Reputation on the Line

For PENGASSAN, one of Nigeria’s most respected unions, this controversy could not have come at a worse time. The association has long prided itself on internal unity and disciplined negotiation with both corporate entities and the government. But the Dangote gas crisis threatens to fracture that reputation.

Observers say the episode exposes the union’s vulnerability to corporate and political pressure. With the government keen to protect the Dangote Refinery as a strategic asset, and with the refinery’s vast economic footprint, any industrial action that threatens its operations is bound to attract pushback — not just from management but from powerful state actors.

The NGIC and NGML branches’ fate may thus be more political than procedural.

The Larger Implications

Beyond the union politics, the conflict underscores deeper questions about Nigeria’s gas supply management and the emerging dominance of private refineries in a state-controlled ecosystem.

As the country transitions towards greater local refining capacity, unions like PENGASSAN are finding themselves navigating a more complex landscape — one where the line between public and private interests is increasingly blurred.

The dissolution of two major branch executives signals a dangerous precedent: that union loyalty can be punished for failing to disrupt a facility seen as “too big to challenge.”

For workers across the energy sector, the message is chilling.

A Call for Reconciliation

Despite the tension, the NGIC and NGML congress members have appealed for calm and dialogue. They insist they remain loyal to PENGASSAN’s national leadership but want fairness, transparency, and respect for due process.

Their letter ends on a conciliatory note:

“We appeal that fair hearing be granted to our comrades to either clear their names or be found guilty with evidence. We remain committed to the cause of the union and to future success through collective re-strategizing.”

Whether PENGASSAN’s national executive council will heed that call remains uncertain. But what is clear is that the Dangote gas saga has exposed cracks in one of Nigeria’s strongest labor structures — cracks that, if not quickly repaired, could weaken the union’s influence in future energy disputes.

Conclusion

The internal war within PENGASSAN is more than a labor dispute.

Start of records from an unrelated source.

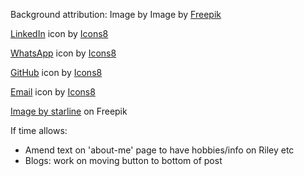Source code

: Background attribution: Image by Image by <a href="https://www.freepik.com/free-vector/flat-polygonal-background_13430821.htm?query=white%20background#from_view=detail_alsolike">Freepik</a>

<a target="_blank" href="https://icons8.com/icon/13930/linkedin">LinkedIn</a> icon by <a target="_blank" href="https://icons8.com">Icons8</a>

<a target="_blank" href="https://icons8.com/icon/16713/whatsapp">WhatsApp</a> icon by <a target="_blank" href="https://icons8.com">Icons8</a>

<a target="_blank" href="https://icons8.com/icon/16318/github">GitHub</a> icon by <a target="_blank" href="https://icons8.com">Icons8</a>

<a target="_blank" href="https://icons8.com/icon/k5TOe_wo6JDZ/envelope">Email</a> icon by <a target="_blank" href="https://icons8.com">Icons8</a>


<a href="https://www.freepik.com/free-vector/vegan-friendly-leaves-label-green-color_8413173.htm#query=vegan%20logo&position=8&from_view=keyword&track=ais">Image by starline</a> on Freepik

If time allows:
- Amend text on 'about-me' page to have hobbies/info on Riley etc
- Blogs: work on moving button to bottom of post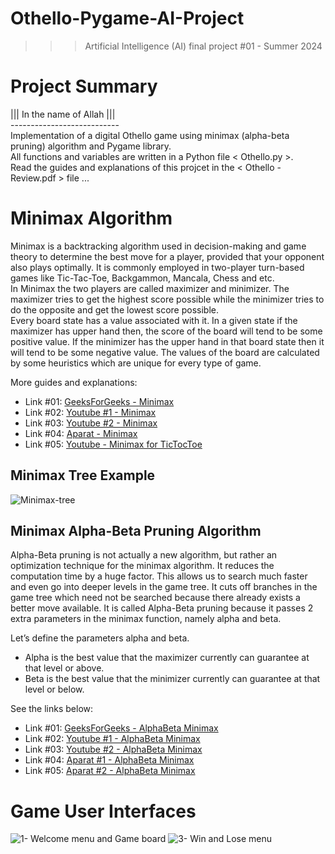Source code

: ﻿# Othello-Pygame-AI-Project
>>> Artificial Intelligence (AI) final project #01 - Summer 2024

# Project Summary
||| In the name of Allah ||| <br />
--------------------------- <br />
Implementation of a digital Othello game using minimax (alpha-beta pruning) algorithm and Pygame library. <br />
All functions and variables are written in a Python file < Othello.py >. <br />
Read the guides and explanations of this projcet in the < Othello - Review.pdf > file ...

# Minimax Algorithm
Minimax is a backtracking algorithm used in decision-making and game theory to determine the best move for a player, provided that your opponent also plays optimally. It is commonly employed in two-player turn-based games like Tic-Tac-Toe, Backgammon, Mancala, Chess and etc. <br />
In Minimax the two players are called maximizer and minimizer. The maximizer tries to get the highest score possible while the minimizer tries to do the opposite and get the lowest score possible. <br />
Every board state has a value associated with it. In a given state if the maximizer has upper hand then, the score of the board will tend to be some positive value. If the minimizer has the upper hand in that board state then it will tend to be some negative value. The values of the board are calculated by some heuristics which are unique for every type of game. <br />

More guides and explanations: 
- Link #01: [GeeksForGeeks - Minimax](https://www.geeksforgeeks.org/minimax-algorithm-in-game-theory-set-1-introduction/)
- Link #02: [Youtube #1 - Minimax](https://www.youtube.com/watch?v=6ELUvkSkCts)
- Link #03: [Youtube #2 - Minimax](https://www.youtube.com/watch?v=KU9Ch59-4vw&vl=en)
- Link #04: [Aparat - Minimax](https://www.aparat.com/v/l1Tba)
- Link #05: [Youtube - Minimax for TicTocToe](https://www.youtube.com/watch?v=5y2a0Zhgq0U)

## Minimax Tree Example
![Minimax-tree](https://github.com/user-attachments/assets/d483b0d9-4215-4b10-b328-98b8b2467c1e)

## Minimax Alpha-Beta Pruning Algorithm
Alpha-Beta pruning is not actually a new algorithm, but rather an optimization technique for the minimax algorithm. It reduces the computation time by a huge factor. This allows us to search much faster and even go into deeper levels in the game tree. It cuts off branches in the game tree which need not be searched because there already exists a better move available. It is called Alpha-Beta pruning because it passes 2 extra parameters in the minimax function, namely alpha and beta. <br />

Let’s define the parameters alpha and beta. <br />
- Alpha is the best value that the maximizer currently can guarantee at that level or above. 
- Beta is the best value that the minimizer currently can guarantee at that level or below.

See the links below: 
- Link #01: [GeeksForGeeks - AlphaBeta Minimax](https://www.geeksforgeeks.org/minimax-algorithm-in-game-theory-set-4-alpha-beta-pruning/)
- Link #02: [Youtube #1 - AlphaBeta Minimax](https://www.youtube.com/watch?v=l-hh51ncgDI)
- Link #03: [Youtube #2 - AlphaBeta Minimax](https://www.youtube.com/watch?v=xBXHtz4Gbdo)
- Link #04: [Aparat #1 - AlphaBeta Minimax](https://www.aparat.com/v/t58lw2n)
- Link #05: [Aparat #2 - AlphaBeta Minimax](https://www.aparat.com/v/e685m0d)

# Game User Interfaces
![1- Welcome menu and Game board](https://github.com/user-attachments/assets/a29b5ca4-8595-4c76-a358-89fff52a2b56)
![3- Win and Lose menu](https://github.com/user-attachments/assets/6aad4124-35d1-4330-9584-f405ea7335d7)
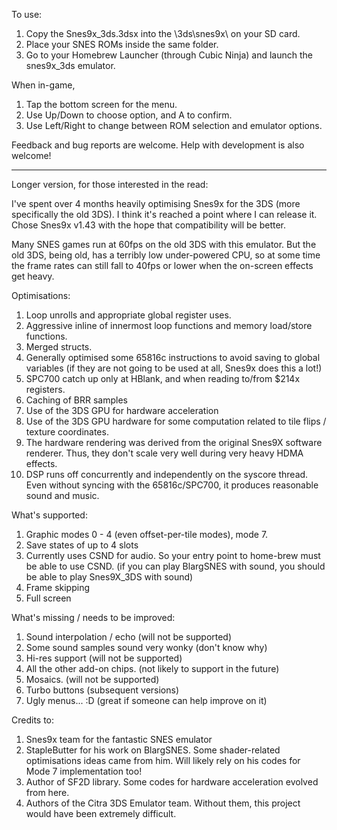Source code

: To use:

1. Copy the Snes9x_3ds.3dsx into the \3ds\snes9x\ on your SD card. 
2. Place your SNES ROMs inside the same folder.
3. Go to your Homebrew Launcher (through Cubic Ninja) and launch the snes9x_3ds emulator.

When in-game,

1. Tap the bottom screen for the menu.
2. Use Up/Down to choose option, and A to confirm. 
3. Use Left/Right to change between ROM selection and emulator options.

Feedback and bug reports are welcome. Help with development is also welcome!


-------------------------------------------------------------------------------------------------------

Longer version, for those interested in the read:

I've spent over 4 months heavily optimising Snes9x for the 3DS (more specifically the old 3DS). I think it's reached a point where I can release it. Chose Snes9x v1.43 with the hope that compatibility will be better. 

Many SNES games run at 60fps on the old 3DS with this emulator. But the old 3DS, being old, has a terribly low under-powered CPU, so at some time the frame rates can still fall to 40fps or lower when the on-screen effects get heavy.


Optimisations:

1. Loop unrolls and appropriate global register uses.
2. Aggressive inline of innermost loop functions and memory load/store functions.
3. Merged structs. 
4. Generally optimised some 65816c instructions to avoid saving to global variables (if they are not going to be used at all, Snes9x does this a lot!)
5. SPC700 catch up only at HBlank, and when reading to/from $214x registers.
6. Caching of BRR samples
7. Use of the 3DS GPU for hardware acceleration
8. Use of the 3DS GPU hardware for some computation related to tile flips / texture coordinates.
9. The hardware rendering was derived from the original Snes9X software renderer. Thus, they don't scale very well during very heavy HDMA effects.
10. DSP runs off concurrently and independently on the syscore thread. Even without syncing with the 65816c/SPC700, it produces reasonable sound and music.


What's supported:

1. Graphic modes 0 - 4 (even offset-per-tile modes), mode 7.
2. Save states of up to 4 slots
3. Currently uses CSND for audio. So your entry point to home-brew must be able to use CSND. (if you can play BlargSNES with sound, you should be able to play Snes9X_3DS with sound)
4. Frame skipping
5. Full screen 

What's missing / needs to be improved:

1. Sound interpolation / echo (will not be supported)
2. Some sound samples sound very wonky (don't know why)
3. Hi-res support (will not be supported)
4. All the other add-on chips. (not likely to support in the future)
5. Mosaics. (will not be supported)
6. Turbo buttons (subsequent versions)
7. Ugly menus... :D (great if someone can help improve on it)


Credits to:

1. Snes9x team for the fantastic SNES emulator
2. StapleButter for his work on BlargSNES. Some shader-related optimisations ideas came from him. Will likely rely on his codes for Mode 7 implementation too!
3. Author of SF2D library. Some codes for hardware acceleration evolved from here.
4. Authors of the Citra 3DS Emulator team. Without them, this project would have been extremely difficult.
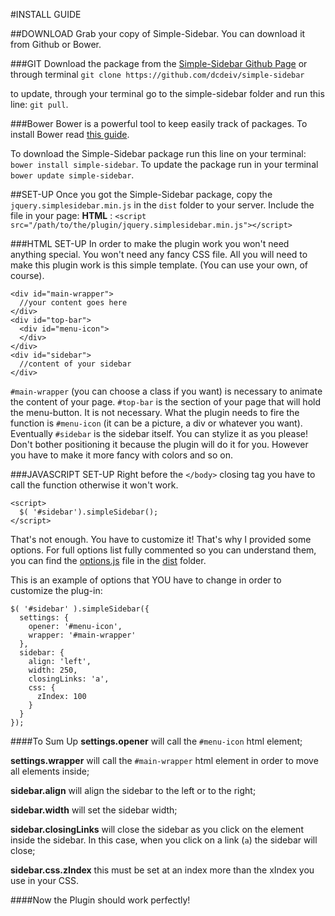 #INSTALL GUIDE

##DOWNLOAD
Grab your copy of Simple-Sidebar. You can download it from Github or Bower.

###GIT
Download the package from the [Simple-Sidebar Github Page](https://github.com/dcdeiv/simple-sidebar) or through terminal
`git clone https://github.com/dcdeiv/simple-sidebar`

to update, through your terminal go to the simple-sidebar folder and run this line: `git pull`.

###Bower
Bower is a powerful tool to keep easily track of packages.
To install Bower read [this guide](http://bower.io/#install-bower).

To download the Simple-Sidebar package run this line on your terminal:
`bower install simple-sidebar`.
To update the package run in your terminal `bower update simple-sidebar`.

##SET-UP
Once you got the Simple-Sidebar package, copy the `jquery.simplesidebar.min.js` in the `dist` folder to your server.
Include the file in your page:
**HTML** : `<script src="/path/to/the/plugin/jquery.simplesidebar.min.js"></script>`

###HTML SET-UP
In order to make the plugin work you won't need anything special. You won't need any fancy CSS file. All you will need to make this plugin work is this simple template. (You can use your own, of course).

    <div id="main-wrapper">
      //your content goes here
    </div>
    <div id="top-bar">
      <div id="menu-icon">
      </div>
    </div>
    <div id="sidebar">
      //content of your sidebar
    </div>

`#main-wrapper` (you can choose a class if you want) is necessary to animate the content of your page.
`#top-bar` is the section of your page that will hold the menu-button. It is not necessary. What the plugin needs to fire the function is `#menu-icon` (it can be a picture, a div or whatever you want).
Eventually `#sidebar` is the sidebar itself. You can stylize it as you please! Don't bother positioning it because the plugin will do it for you. However you have to make it more fancy with colors and so on.

###JAVASCRIPT SET-UP
Right before the `</body>` closing tag you have to call the function otherwise it won't work.

    <script>
      $( '#sidebar').simpleSidebar();
    </script>

That's not enough. You have to customize it! That's why I provided some options. For full options list fully commented so you can understand them, you can find the [options.js](dist/options.js) file in the [dist](/dist) folder.

This is an example of options that YOU have to change in order to customize the plug-in:

    $( '#sidebar' ).simpleSidebar({
      settings: {
        opener: '#menu-icon',
        wrapper: '#main-wrapper'
      },
      sidebar: {
        align: 'left',
        width: 250,
        closingLinks: 'a',
        css: {
          zIndex: 100
        }
      }
    });

####To Sum Up
**settings.opener** will call the `#menu-icon` html element;

**settings.wrapper** will call the `#main-wrapper` html element in order to move all elements inside;

**sidebar.align** will align the sidebar to the left or to the right;

**sidebar.width** will set the sidebar width;

**sidebar.closingLinks** will close the sidebar as you click on the element inside the sidebar. In this case, when you click on a link (`a`) the sidebar will close;

**sidebar.css.zIndex** this must be set at an index more than the xIndex you use in your CSS.

####Now the Plugin should work perfectly!
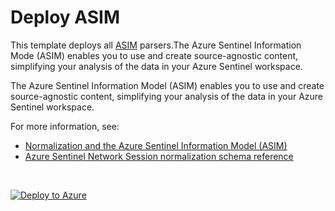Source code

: # Deploy ASIM

This template deploys all [ASIM](https://aka.ms/AzSentinelNormalization) parsers.The Azure Sentinel Information Mode (ASIM) enables you to use and create source-agnostic content, simplifying your analysis of the data in your Azure Sentinel workspace.

The Azure Sentinel Information Model (ASIM) enables you to use and create source-agnostic content, simplifying your analysis of the data in your Azure Sentinel workspace.

For more information, see:

- [Normalization and the Azure Sentinel Information Model (ASIM)](https://aka.ms/AzSentinelNormalization)
- [Azure Sentinel Network Session normalization schema reference](https://aka.ms/AzSentinelNetworkSessionDoc)

<br>

[![Deploy to Azure](https://aka.ms/deploytoazurebutton)](https://portal.azure.com/#create/Microsoft.Template/uri/https%3A%2F%2Fraw.githubusercontent.com%2FAzure%2FAzure-Sentinel%2Fmaster%2FParsers%2FASim%2FASimFullDeployment.json)

<br>
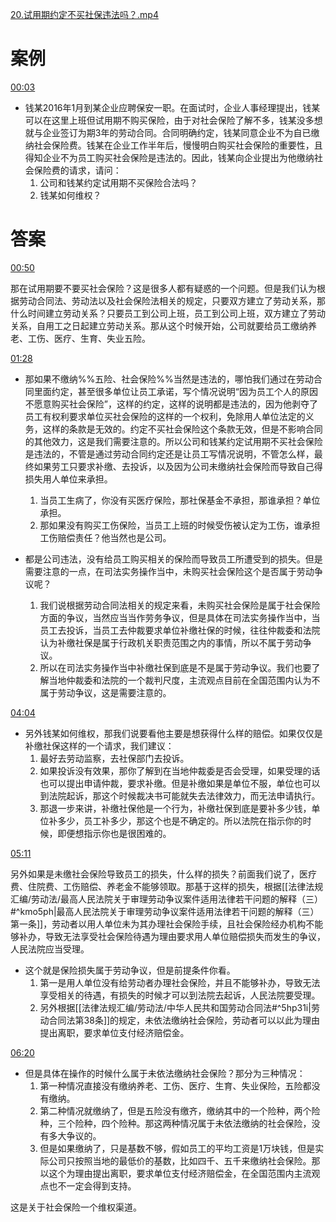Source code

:[20.试用期约定不买社保违法吗？.mp4](file:///E:%5C法律实务%5CA314【游本春】【20小时200讲】劳动纠纷维权指南及企业风控管控宝典（200讲劳动合同签订法律风险防范与合规管理）%5C20.试用期约定不买社保违法吗？.mp4)
# 案例
[00:03](file:///E:%5C法律实务%5CA314【游本春】【20小时200讲】劳动纠纷维权指南及企业风控管控宝典（200讲劳动合同签订法律风险防范与合规管理）%5C20.试用期约定不买社保违法吗？.mp4#t=00:03)

- 钱某2016年1月到某企业应聘保安一职。在面试时，企业人事经理提出，钱某可以在这里上班但试用期不购买保险，由于对社会保险了解不多，钱某没多想就与企业签订为期3年的劳动合同。合同明确约定，钱某同意企业不为自已缴纳社会保险费。钱某在企业工作半年后，慢慢明白购买社会保险的重要性，且得知企业不为员工购买社会保险是违法的。因此，钱某向企业提出为他缴纳社会保险费的请求，请问：
	1. 公司和钱某约定试用期不买保险合法吗？
	2. 钱某如何维权？
# 答案
[00:50](file:///E:%5C法律实务%5CA314【游本春】【20小时200讲】劳动纠纷维权指南及企业风控管控宝典（200讲劳动合同签订法律风险防范与合规管理）%5C20.试用期约定不买社保违法吗？.mp4#t=00:50)

那在试用期要不要买社会保险？这是很多人都有疑惑的一个问题。但是我们认为根据劳动合同法、劳动法以及社会保险法相关的规定，只要双方建立了劳动关系，那什么时间建立劳动关系？只要员工到公司上班，员工到公司上班，双方建立了劳动关系，自用工之日起建立劳动关系。那从这个时候开始，公司就要给员工缴纳养老、工伤、医疗、生育、失业五险。

[01:28](file:///E:%5C法律实务%5CA314【游本春】【20小时200讲】劳动纠纷维权指南及企业风控管控宝典（200讲劳动合同签订法律风险防范与合规管理）%5C20.试用期约定不买社保违法吗？.mp4#t=01:28)

- 那如果不缴纳%%五险、社会保险%%当然是违法的，哪怕我们通过在劳动合同里面约定，甚至很多单位让员工承诺，写个情况说明“因为员工个人的原因不愿意购买社会保险”，这样的约定，这样的说明都是违法的，因为他剥夺了员工有权利要求单位买社会保险的这样的一个权利，免除用人单位法定的义务，这样的条款是无效的。约定不买社会保险这个条款无效，但是不影响合同的其他效力，这是我们需要注意的。所以公司和钱某约定试用期不买社会保险是违法的，不管是通过劳动合同约定还是让员工写情况说明，不管怎么样，最终如果劳工只要求补缴、去投诉，以及因为公司未缴纳社会保险而导致自己得损失用人单位来承担。
	1. 当员工生病了，你没有买医疗保险，那社保基金不承担，那谁承担？单位承担。
	2. 那如果没有购买工伤保险，当员工上班的时候受伤被认定为工伤，谁承担工伤赔偿责任？他当然也是公司。

- 都是公司违法，没有给员工购买相关的保险而导致员工所遭受到的损失。但是需要注意的一点，在司法实务操作当中，未购买社会保险这个是否属于劳动争议呢？
	1. 我们说根据劳动合同法相关的规定来看，未购买社会保险是属于社会保险方面的争议，当然应当当作劳务争议，但是具体在司法实务操作当中，当员工去投诉，当员工去仲裁要求单位补缴社保的时候，往往仲裁委和法院认为补缴社保是属于行政机关职责范围之内的事情，所以不属于劳动争议。
	2. 所以在司法实务操作当中补缴社保到底是不是属于劳动争议。我们也要了解当地仲裁委和法院的一个裁判尺度，主流观点目前在全国范围内认为不属于劳动争议，这是需要注意的。

[04:04](file:///E:/%5C%E6%B3%95%E5%BE%8B%E5%AE%9E%E5%8A%A1%5CA314%E3%80%90%E6%B8%B8%E6%9C%AC%E6%98%A5%E3%80%91%E3%80%9020%E5%B0%8F%E6%97%B6200%E8%AE%B2%E3%80%91%E5%8A%B3%E5%8A%A8%E7%BA%A0%E7%BA%B7%E7%BB%B4%E6%9D%83%E6%8C%87%E5%8D%97%E5%8F%8A%E4%BC%81%E4%B8%9A%E9%A3%8E%E6%8E%A7%E7%AE%A1%E6%8E%A7%E5%AE%9D%E5%85%B8%EF%BC%88200%E8%AE%B2%E5%8A%B3%E5%8A%A8%E5%90%88%E5%90%8C%E7%AD%BE%E8%AE%A2%E6%B3%95%E5%BE%8B%E9%A3%8E%E9%99%A9%E9%98%B2%E8%8C%83%E4%B8%8E%E5%90%88%E8%A7%84%E7%AE%A1%E7%90%86%EF%BC%89%5C20.%E8%AF%95%E7%94%A8%E6%9C%9F%E7%BA%A6%E5%AE%9A%E4%B8%8D%E4%B9%B0%E7%A4%BE%E4%BF%9D%E8%BF%9D%E6%B3%95%E5%90%97%EF%BC%9F.mp4#t=244.994215)

- 另外钱某如何维权，那我们说要看他主要是想获得什么样的赔偿。如果仅仅是补缴社保这样的一个请求，我们建议：
	1. 最好去劳动监察，去社保部门去投诉。
	2. 如果投诉没有效果，那你了解到在当地仲裁委是否会受理，如果受理的话也可以提出申请仲裁，要求补缴。但是补缴如果是单位不服，单位也可以到法院起诉，那这个时候裁决书可能就失去法律效力，而无法申请执行。
	3. 那退一步来讲，补缴社保他是一个行为，补缴社保到底是要补多少钱，单位补多少，员工补多少，那这个也是不确定的。所以法院在指示你的时候，即便想指示你也是很困难的。

[05:11](file:///E:%5C法律实务%5CA314【游本春】【20小时200讲】劳动纠纷维权指南及企业风控管控宝典（200讲劳动合同签订法律风险防范与合规管理）%5C20.试用期约定不买社保违法吗？.mp4#t=05:11)

另外如果是未缴社会保险导致员工的损失，什么样的损失？前面我们说了，医疗费、住院费、工伤赔偿、养老金不能够领取。那基于这样的损失，根据[[法律法规汇编/劳动法/最高人民法院关于审理劳动争议案件适用法律若干问题的解释（三）#^kmo5ph|最高人民法院关于审理劳动争议案件适用法律若干问题的解释（三）第一条]]，劳动者以用人单位未为其办理社会保险手续，且社会保险经办机构不能够补办，导致无法享受社会保险待遇为理由要求用人单位赔偿损失而发生的争议，人民法院应当受理。

- 这个就是保险损失属于劳动争议，但是前提条件你看。
	1. 第一是用人单位没有给劳动者办理社会保险，并且不能够补办，导致无法享受相关的待遇，有损失的时候才可以到法院去起诉，人民法院要受理。
	2. 另外根据[[法律法规汇编/劳动法/中华人民共和国劳动合同法#^5hp31i|劳动合同法第38条]]的规定，未依法缴纳社会保险，劳动者可以以此为理由提出离职，要求单位支付经济赔偿金。

[06:20](file:///E:%5C法律实务%5CA314【游本春】【20小时200讲】劳动纠纷维权指南及企业风控管控宝典（200讲劳动合同签订法律风险防范与合规管理）%5C20.试用期约定不买社保违法吗？.mp4#t=06:20)

- 但是具体在操作的时候什么属于未依法缴纳社会保险？那分为三种情况：
	1. 第一种情况直接没有缴纳养老、工伤、医疗、生育、失业保险，五险都没有缴纳。
	2. 第二种情况就缴纳了，但是五险没有缴齐，缴纳其中的一个险种，两个险种，三个险种，四个险种。那这两种情况属于未依法缴纳的社会保险，没有多大争议的。
	3. 但是如果缴纳了，只是基数不够，假如员工的平均工资是1万块钱，但是实际公司只按照当地的最低价的基数，比如四千、五千来缴纳社会保险。那以这个为理由提出离职，要求单位支付经济赔偿金，在全国范围内主流观点也不一定会得到支持。

这是关于社会保险一个维权渠道。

It is a mirror reflecting the power struggles, political pressures, and moral dilemmas facing organized labor in a rapidly changing Nigeria.

As the dust settles, the real question may not be whether the NGIC and NGML branches failed to cut off gas to Dangote, but whether PENGASSAN itself can survive the strain of its own contradictions — between loyalty and autonomy, between protest and pragmatism, between power and principle.

In the end, what began as an industrial strike to assert control over gas supply has evolved into a defining test of integrity for both the union and Nigeria’s energy governance.